# Short task 1
Please list every city that the article on why startups fail names.

# Extract to read
----------------

Why Startups Fail

Start-up culture is growing rapidly in India with start-ups coming up all over the country.

Bangalore, New Delhi and Mumbai remain the key start-up hubs but other areas like Hyderabad, Chennai, Pune, etc. are not too far behind.

There are a lot of positives but the fact remains that 80 per cent start-ups fail in the first three years.

It's harsh but a fact.

There are multiple reasons why a start-up fails and after going through much of the web, I came up with a list of 10 major reasons that lead to the downfall of a start-up:


1.      Lack of Focus:-

It’s necessary for stakeholders to be focused on their plans. In this ever-changing world any business cannot afford to lose its focus, let alone the new start-ups. It is common for start-ups to not to earn any profit in first 2-3 years, in some cases this period goes well beyond 10 years as well but still the valuation rises rapidly day by day. But these potential based valuations fall even more rapidly if there is any adverse situation or news in the market. That’s why it becomes necessary for stakeholder to keep an eye on every movement in the market. One has to understand that it is not only their concept and business models that matter in the game of valuation but also the overall macro-economic conditions. For example, Flipkart and Snapdeal were valued very high, but as soon as amazon started pumping the money in Indian online retail business, their valuation gone down very rapidly. It should not be surprising if either or both of them get liquidated or merged with each other or Amazon very soon because they won’t have sufficient funds to compete with a giant like amazon.

2.      One more day rule:-

Recently I was listening to the podcast “We study billionaire” where Indian Multimillionaire Manish Pabrai was being interviewed. My take away from that podcast was this “One more day rule”. It’s necessary for a start-up to not to lose hope in hard times. In such times, its important to not to think about very long term but to only focus on “How to survive for one more day”. What actually happens in some of the cases is that the stakeholders’ starts analyzing for very long term and then they don’t find themselves in situation where they can perform the way they want to and then they give up. If you have started something, you have got to believe in it and try to take it as farther as you can.

3.      Needless acquisitions:-

In some of the recent start-up failures like “Ask Me” it has been observed that as soon as they get the funding they start making the acquisition and expansion planning rather than focusing on their strength and core business. Generally, this happens due to three major reasons

  •  They want to buy the competitors before they grow further to maintain a monopoly on the market
  • They want to expand themselves geographically. So they buy the similar business existing in other geographical areas.
  • They want to diversify the business by entering into new market.

----------------

# Given information
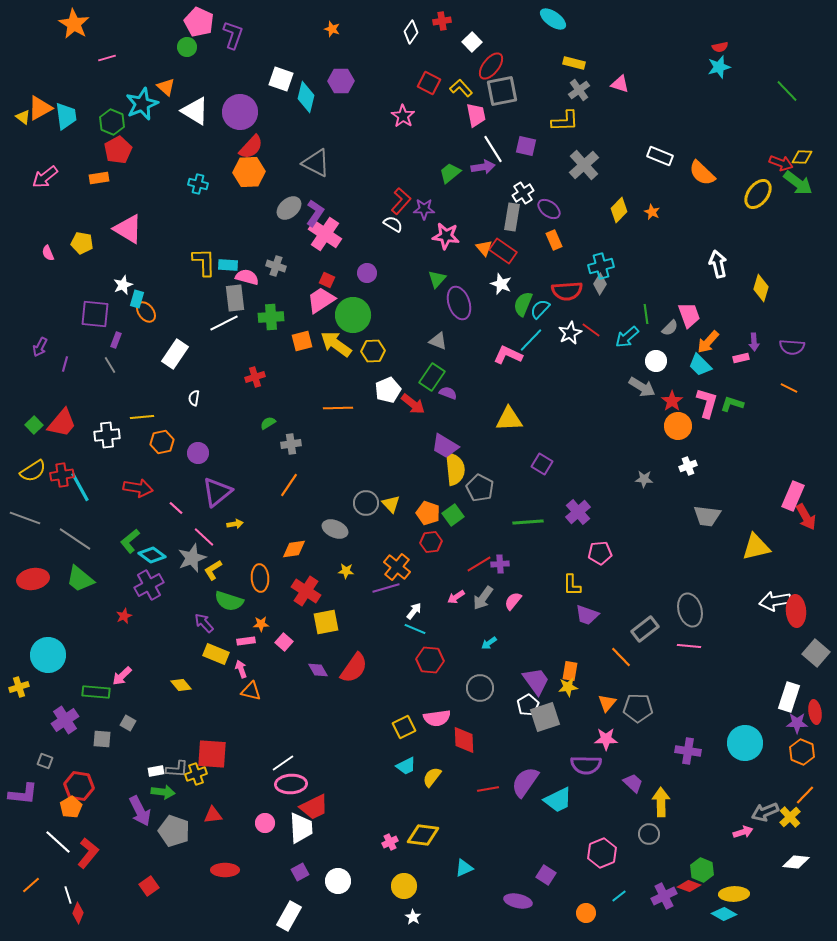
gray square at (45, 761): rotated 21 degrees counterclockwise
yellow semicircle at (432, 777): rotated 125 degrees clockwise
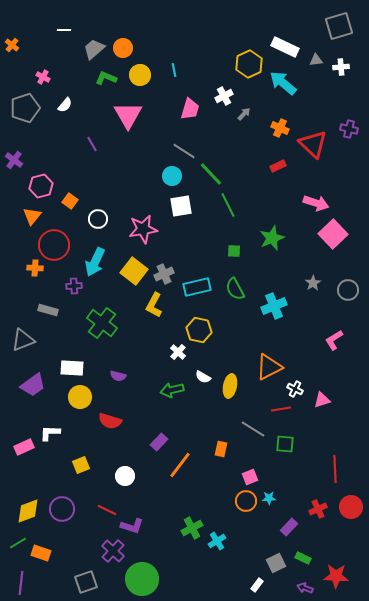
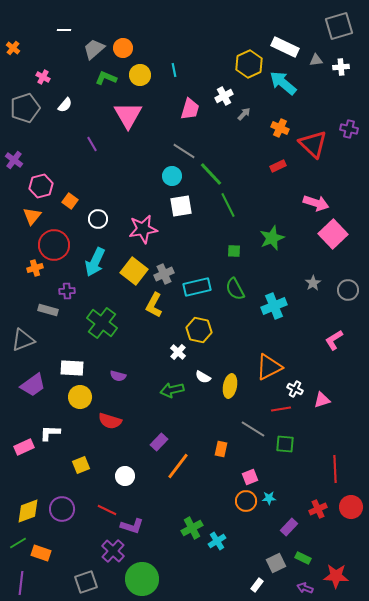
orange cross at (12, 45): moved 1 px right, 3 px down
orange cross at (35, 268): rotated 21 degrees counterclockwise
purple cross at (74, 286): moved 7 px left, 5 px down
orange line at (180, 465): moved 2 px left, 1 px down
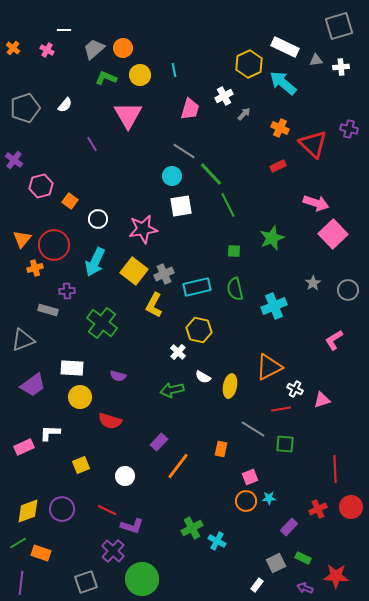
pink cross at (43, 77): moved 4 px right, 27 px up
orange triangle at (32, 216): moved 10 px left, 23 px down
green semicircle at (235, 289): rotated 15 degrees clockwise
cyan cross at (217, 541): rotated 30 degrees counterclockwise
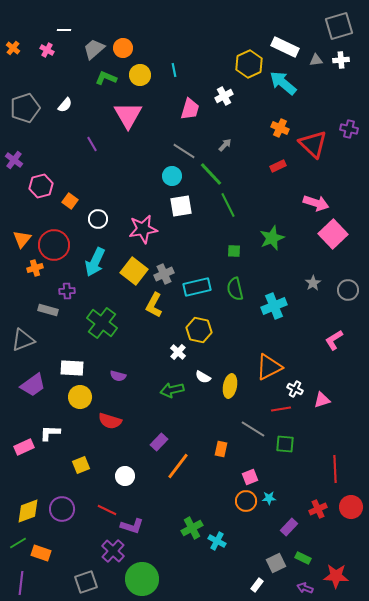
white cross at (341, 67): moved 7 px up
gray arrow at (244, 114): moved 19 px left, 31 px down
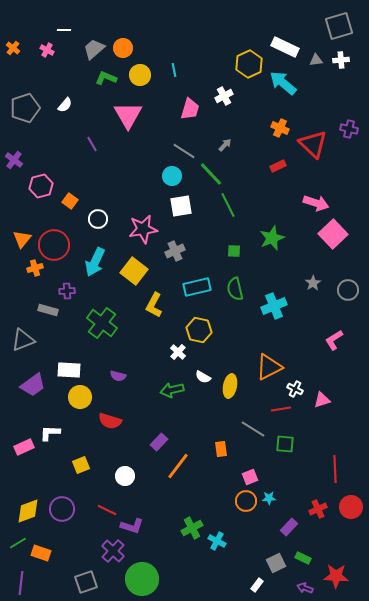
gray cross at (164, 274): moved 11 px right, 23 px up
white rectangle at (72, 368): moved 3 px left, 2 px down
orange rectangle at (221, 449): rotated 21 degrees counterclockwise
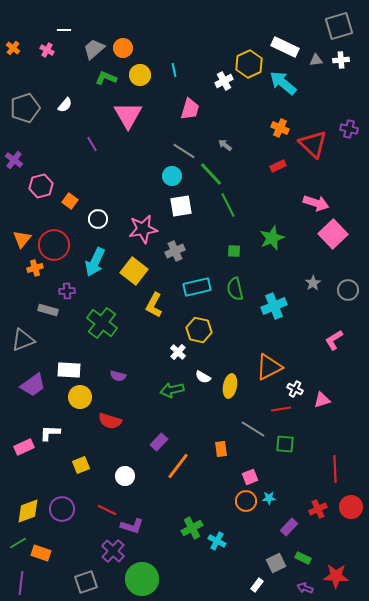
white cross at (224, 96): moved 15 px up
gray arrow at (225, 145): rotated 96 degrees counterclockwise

----------------

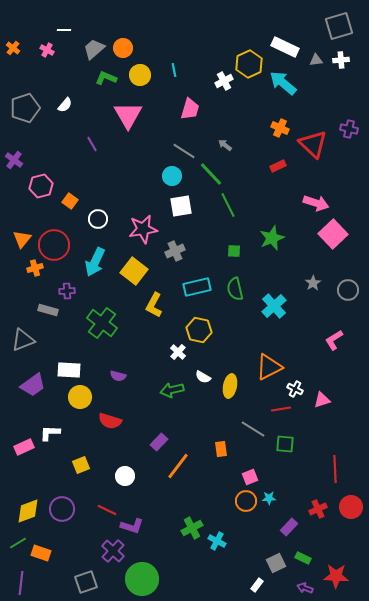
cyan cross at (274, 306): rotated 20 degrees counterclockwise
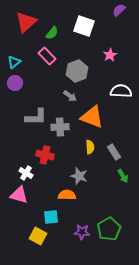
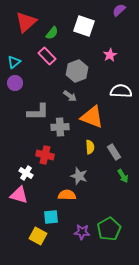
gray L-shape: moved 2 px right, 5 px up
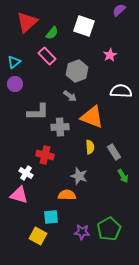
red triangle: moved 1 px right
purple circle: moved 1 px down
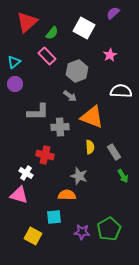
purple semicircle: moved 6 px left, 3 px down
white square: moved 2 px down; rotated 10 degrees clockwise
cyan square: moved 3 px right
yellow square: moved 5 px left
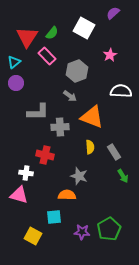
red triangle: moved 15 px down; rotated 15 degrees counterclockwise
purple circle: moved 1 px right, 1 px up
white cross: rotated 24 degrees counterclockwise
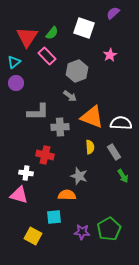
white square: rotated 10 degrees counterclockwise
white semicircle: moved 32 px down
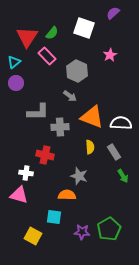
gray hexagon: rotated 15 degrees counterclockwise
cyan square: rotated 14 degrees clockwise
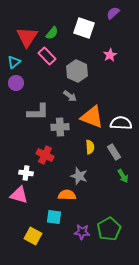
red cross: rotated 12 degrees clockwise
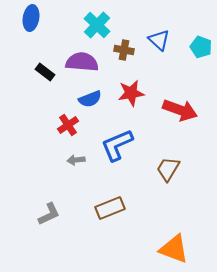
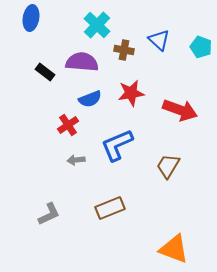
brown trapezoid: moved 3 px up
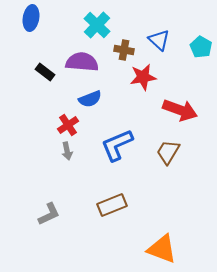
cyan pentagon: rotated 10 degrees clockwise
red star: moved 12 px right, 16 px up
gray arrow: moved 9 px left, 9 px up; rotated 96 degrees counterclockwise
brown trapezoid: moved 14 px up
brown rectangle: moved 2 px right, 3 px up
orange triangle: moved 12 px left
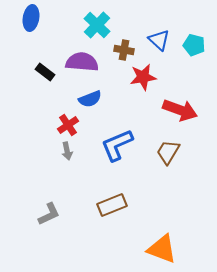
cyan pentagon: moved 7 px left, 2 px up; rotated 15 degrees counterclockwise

----------------

# Short task 2
Pull out each line of the rows that contains the word "trapezoid", matching case exactly.

# Correct result 1
Bangalore, New Delhi, Mumbai, Hyderabad, Chennai, Pune

# Correct result 2
brown trapezoid: moved 3 px up
brown trapezoid: moved 14 px up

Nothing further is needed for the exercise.